Mae Mastin, staff writer

When it comes to the topic of how depression is treated in our society, most of us will readily agree that depression is a serious issue today. Where this agreement ends, however, is on the question of whether or not depression and other mental illnesses are paid enough attention in our society. Where some are convinced that depression is being taken seriously, others maintain that it should be given more thought. In my opinion, depression is not taken seriously enough in our culture.

Depression is viewed differently than physical illnesses in our society. A recent Do Now question by KQED, public media for Northern California, asked, “How is mental illness viewed in your community? How can schools better support teens who are depressed? How can mental health specialists factor culture into depression treatment?”

The responses, while varied, often stated that depression is not taken seriously in their communities. One responder, Caroline P, remarked, “Mental health is incredibly stigmatized in my community. Growing up with a physician as a father and a psychologist as a mother, I have seen physical health problems take priority in almost every situation.”

The view that depression is less serious than any physical illness is misinformed and incorrect. Depression is incredibly serious, as much as or, in some cases, more so than physical illness. Depression should be thought of as what it is: a sickness.

Depression is not publicized enough for people to understand it. While the issue is sometimes still not discussed in our culture, depression can also be generally misunderstood. One commenter to the Do Now, Paul, explained, “My experiences with school counselors and teachers were very positive, but many of my peers did not have an understanding of my situation.” This is a not uncommon.

When people do not understand depression, it can make it difficult for them to relate to those who are going through it. A Huffington Post article states, “Experts say that part of the problem when it comes to criticizing someone’s mental health is a lack of empathy and knowledge about the ailments.”
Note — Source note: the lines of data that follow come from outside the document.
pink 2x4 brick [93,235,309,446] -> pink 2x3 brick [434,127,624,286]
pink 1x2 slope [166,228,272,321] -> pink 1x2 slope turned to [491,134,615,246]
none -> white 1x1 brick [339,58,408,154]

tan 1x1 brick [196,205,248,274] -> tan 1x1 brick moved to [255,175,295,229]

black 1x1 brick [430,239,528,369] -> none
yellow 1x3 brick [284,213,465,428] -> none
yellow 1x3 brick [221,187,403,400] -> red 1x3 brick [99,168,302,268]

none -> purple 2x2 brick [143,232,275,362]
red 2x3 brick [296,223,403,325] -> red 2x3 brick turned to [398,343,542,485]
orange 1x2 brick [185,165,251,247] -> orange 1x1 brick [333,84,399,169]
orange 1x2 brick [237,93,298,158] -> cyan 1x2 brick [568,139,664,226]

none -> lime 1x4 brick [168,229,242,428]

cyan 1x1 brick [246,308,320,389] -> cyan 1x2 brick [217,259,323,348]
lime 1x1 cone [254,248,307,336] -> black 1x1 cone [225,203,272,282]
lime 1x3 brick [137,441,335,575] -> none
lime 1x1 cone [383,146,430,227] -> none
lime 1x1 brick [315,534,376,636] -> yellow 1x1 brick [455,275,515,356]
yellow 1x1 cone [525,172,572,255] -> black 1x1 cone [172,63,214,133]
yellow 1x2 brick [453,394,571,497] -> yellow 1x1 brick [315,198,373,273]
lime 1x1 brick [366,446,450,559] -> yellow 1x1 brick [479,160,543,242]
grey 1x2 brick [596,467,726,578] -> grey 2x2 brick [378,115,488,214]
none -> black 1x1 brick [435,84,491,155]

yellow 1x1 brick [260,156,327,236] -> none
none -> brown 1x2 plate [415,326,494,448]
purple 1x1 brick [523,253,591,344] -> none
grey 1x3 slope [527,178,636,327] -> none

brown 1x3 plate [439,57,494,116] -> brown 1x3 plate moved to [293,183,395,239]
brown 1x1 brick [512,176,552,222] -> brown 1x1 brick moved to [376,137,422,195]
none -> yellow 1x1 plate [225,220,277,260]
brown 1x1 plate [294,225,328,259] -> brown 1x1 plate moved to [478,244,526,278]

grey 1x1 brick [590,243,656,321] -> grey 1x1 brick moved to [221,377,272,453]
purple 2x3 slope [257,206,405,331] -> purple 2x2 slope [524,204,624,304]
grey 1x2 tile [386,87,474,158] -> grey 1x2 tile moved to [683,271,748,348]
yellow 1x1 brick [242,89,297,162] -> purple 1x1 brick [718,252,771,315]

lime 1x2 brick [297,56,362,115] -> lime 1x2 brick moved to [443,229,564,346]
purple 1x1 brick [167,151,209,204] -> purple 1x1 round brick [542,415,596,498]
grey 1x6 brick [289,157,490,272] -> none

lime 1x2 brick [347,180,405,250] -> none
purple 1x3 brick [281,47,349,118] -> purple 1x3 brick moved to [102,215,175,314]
Lack of understanding breeds criticism and false concepts of mental illness. This can be remedied by letting people know what depression actually is. While depression is becoming a better known issue in our culture, talking more about the problem will assist greatly in the understanding of depression and other illnesses.

In conclusion, then, as suggested earlier, depression is often misunderstood and not paid enough attention in our society. However, when we talk about the issue and make an effort to understand it, we are changing the way our community views and deals with depression.

In the Joliet West community, those struggling with depression and other mental illnesses are urged to see their guidance counselor. The National Suicide Prevention Lifeline phone number is 1-800-273-8255.